You can view the Penguicon 2007 schedule as it develops on the web, at

Google has a web service that lets you create or import spreadsheets, and you can assign viewing rights and editing rights to whoever you wish. I made one for the Penguicon event schedule, and have been dropping events into it whenever I think of an idea for a potential new one.
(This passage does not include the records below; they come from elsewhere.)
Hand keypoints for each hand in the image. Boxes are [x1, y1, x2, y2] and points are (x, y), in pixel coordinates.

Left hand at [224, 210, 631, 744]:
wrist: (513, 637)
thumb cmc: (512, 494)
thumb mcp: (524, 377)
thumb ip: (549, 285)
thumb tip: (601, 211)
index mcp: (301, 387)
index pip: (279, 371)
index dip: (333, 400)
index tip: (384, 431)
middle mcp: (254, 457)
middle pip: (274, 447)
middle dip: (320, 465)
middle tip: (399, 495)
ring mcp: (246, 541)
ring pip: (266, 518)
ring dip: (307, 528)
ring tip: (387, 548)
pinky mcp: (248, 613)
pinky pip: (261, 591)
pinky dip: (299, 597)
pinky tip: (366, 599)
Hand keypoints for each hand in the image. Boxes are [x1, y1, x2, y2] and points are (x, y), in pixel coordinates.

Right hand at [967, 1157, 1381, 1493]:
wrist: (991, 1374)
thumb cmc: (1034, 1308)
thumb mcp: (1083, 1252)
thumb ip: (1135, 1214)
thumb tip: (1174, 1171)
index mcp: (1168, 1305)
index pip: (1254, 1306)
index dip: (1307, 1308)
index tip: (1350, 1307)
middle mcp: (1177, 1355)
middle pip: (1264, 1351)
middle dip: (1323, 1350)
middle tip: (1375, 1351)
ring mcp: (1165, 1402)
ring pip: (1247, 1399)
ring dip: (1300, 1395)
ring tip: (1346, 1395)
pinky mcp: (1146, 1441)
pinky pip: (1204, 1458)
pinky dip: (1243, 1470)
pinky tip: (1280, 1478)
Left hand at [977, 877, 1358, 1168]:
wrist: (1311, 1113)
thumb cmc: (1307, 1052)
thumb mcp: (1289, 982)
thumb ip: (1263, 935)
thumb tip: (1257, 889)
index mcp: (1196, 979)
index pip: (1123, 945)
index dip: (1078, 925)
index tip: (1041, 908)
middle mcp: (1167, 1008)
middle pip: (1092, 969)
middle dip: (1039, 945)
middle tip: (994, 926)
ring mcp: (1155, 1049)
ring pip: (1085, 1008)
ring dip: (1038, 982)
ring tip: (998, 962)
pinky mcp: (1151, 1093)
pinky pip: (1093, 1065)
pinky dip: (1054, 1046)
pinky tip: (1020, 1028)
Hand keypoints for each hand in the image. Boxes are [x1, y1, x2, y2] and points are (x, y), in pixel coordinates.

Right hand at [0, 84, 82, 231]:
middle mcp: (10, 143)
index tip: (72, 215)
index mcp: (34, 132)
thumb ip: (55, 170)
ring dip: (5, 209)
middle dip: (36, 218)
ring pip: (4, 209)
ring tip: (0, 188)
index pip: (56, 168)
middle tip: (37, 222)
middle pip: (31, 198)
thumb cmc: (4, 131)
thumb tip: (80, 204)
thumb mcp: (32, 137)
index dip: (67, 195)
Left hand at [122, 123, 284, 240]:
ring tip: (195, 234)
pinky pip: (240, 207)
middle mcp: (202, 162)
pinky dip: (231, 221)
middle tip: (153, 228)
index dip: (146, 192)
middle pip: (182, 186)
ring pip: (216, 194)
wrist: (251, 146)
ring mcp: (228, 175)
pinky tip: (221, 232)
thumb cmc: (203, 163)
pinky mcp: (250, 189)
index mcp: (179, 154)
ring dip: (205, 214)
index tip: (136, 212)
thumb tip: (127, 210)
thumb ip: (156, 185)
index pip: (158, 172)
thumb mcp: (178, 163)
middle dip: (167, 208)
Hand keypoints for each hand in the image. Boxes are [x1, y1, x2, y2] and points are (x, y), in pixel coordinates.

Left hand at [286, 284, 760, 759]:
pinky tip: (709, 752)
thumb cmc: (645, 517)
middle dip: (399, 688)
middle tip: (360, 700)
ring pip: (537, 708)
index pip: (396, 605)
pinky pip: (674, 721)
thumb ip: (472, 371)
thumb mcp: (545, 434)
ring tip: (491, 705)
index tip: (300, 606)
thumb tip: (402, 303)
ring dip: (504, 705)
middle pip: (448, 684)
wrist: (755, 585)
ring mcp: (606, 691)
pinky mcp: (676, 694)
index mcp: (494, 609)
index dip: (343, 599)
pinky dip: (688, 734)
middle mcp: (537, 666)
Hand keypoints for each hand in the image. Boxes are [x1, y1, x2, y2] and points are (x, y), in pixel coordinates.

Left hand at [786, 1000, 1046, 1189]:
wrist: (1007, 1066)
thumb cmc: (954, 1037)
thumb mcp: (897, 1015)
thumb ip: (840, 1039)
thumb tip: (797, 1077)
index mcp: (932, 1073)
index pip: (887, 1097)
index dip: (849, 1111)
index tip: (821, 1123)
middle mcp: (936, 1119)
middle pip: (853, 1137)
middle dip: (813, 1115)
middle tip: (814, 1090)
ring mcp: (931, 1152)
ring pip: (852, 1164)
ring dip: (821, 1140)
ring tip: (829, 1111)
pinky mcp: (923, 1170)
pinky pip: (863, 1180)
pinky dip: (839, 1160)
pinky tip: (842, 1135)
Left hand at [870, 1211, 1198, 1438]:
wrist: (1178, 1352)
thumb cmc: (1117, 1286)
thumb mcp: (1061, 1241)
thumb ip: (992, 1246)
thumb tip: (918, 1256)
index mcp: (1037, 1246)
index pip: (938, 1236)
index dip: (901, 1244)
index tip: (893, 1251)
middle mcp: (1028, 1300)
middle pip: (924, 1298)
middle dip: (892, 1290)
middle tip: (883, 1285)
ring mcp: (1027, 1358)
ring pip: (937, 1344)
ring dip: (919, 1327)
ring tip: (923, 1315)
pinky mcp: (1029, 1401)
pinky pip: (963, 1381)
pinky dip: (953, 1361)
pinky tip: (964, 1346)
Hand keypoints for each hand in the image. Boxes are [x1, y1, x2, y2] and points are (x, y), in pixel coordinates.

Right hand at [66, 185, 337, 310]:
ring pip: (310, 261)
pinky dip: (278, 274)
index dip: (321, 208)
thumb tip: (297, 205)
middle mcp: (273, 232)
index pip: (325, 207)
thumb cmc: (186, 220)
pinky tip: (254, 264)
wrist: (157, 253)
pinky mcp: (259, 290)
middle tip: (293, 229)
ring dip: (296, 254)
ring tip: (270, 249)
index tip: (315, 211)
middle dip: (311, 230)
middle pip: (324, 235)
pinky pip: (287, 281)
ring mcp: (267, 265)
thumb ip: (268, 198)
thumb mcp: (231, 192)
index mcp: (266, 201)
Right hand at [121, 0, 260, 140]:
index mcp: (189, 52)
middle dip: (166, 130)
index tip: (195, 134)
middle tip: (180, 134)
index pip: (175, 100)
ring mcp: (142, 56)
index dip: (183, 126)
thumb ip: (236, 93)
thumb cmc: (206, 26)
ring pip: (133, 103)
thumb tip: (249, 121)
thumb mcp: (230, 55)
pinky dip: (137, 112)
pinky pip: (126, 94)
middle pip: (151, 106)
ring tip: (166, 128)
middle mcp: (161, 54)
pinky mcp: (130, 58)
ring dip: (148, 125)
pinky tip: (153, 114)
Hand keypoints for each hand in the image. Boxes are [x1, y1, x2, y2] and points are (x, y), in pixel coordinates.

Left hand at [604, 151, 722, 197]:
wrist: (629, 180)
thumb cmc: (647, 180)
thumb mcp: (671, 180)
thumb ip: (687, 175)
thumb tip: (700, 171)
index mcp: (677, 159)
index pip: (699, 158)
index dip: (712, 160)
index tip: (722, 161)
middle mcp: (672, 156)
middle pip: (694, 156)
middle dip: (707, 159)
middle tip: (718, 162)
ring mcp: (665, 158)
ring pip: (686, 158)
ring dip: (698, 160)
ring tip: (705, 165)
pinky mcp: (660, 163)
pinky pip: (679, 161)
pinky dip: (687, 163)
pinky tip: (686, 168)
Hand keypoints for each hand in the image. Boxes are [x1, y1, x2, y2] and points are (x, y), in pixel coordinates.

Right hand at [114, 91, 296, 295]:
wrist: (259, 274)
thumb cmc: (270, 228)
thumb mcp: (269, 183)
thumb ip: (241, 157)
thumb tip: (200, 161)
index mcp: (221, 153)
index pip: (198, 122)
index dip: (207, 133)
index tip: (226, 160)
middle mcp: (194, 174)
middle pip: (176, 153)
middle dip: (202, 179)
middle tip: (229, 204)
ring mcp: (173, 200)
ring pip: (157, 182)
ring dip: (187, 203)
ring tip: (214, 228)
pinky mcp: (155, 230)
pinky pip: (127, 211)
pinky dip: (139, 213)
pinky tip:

This version of the schedule isn't even a Beta release. It's an early developer's Alpha release of Penguicon 5.0's "source code". (By the way, that's not true of the Google Spreadsheets software, which so far has been completely bug-free for me.) There is a notice at the top, reading "ATTENTION: THIS SPREADSHEET IS A VERY EARLY DRAFT. MANY EVENTS ARE PLACED WHERE THEY ARE FOR LITTLE OR NO REASON, WHILE WE AWAIT DIFFERENT EVENTS TO FIT AROUND. COMMENTS WELCOME!" Anything appearing on this schedule is not necessarily a definite confirmation yet. But as I have said many times, it's my goal to get this set in wet plaster by the end of the year. In other words, by then it should be a functional but slightly buggy "Penguicon 5.0 Beta Release".

Viewing access is open to the world. Currently editing access is granted to the programming team, each of whom knows something about one of the topic tracks or guests of honor. If that describes you (and it's broad enough that if you're reading this, it probably does), please ask me to put you on the programming team!

Not only do I not go in for secrecy, I don't like bottlenecks of top-down permission either. If you want to do something at Penguicon, unless you're asking for money, the answer is probably "yes." (If it involves the budget, the head of programming can't just rubber-stamp it. Talk to the Conchair.) We've got a huge culture of volunteerism from both the computer and SF fandom sides, with people clamoring to be given permission to bring their own cool ideas to reality. I may not have all the web-based bells and whistles that I originally wanted for user-generated content, but other than to be a referree with distributing the rare spaces and times and peak hours, my job is still to get out of your way and let you shine.

One of the nice things about showing this to you is that you can let me know where you see conflicts between the events that you would most like to see. Of course it will be impossible to honor all requests, but we aim to please.

Sorry for the relative dearth of tech programming right now, but we still have more than seven months left. Never fear, our Head of Tech Programming, last year's Conchair Aaron Thul, is on the job. Once again ArsTechnica will be filling a room almost around the clock. UHACC told me at the last Penguicon they'll want to give presentations this year, too. In past years, at a certain point, the whole tech track would sort of spontaneously self-assemble out of dozens of independent volunteers. It could have been a little more organized. Now that tech-geek and extroverted people-person extraordinaire Aaron Thul is Head of Tech Programming, it will be a much more organized process to ensure we don't have too much of one tech topic, and make sure we have enough practical and not too much theoretical.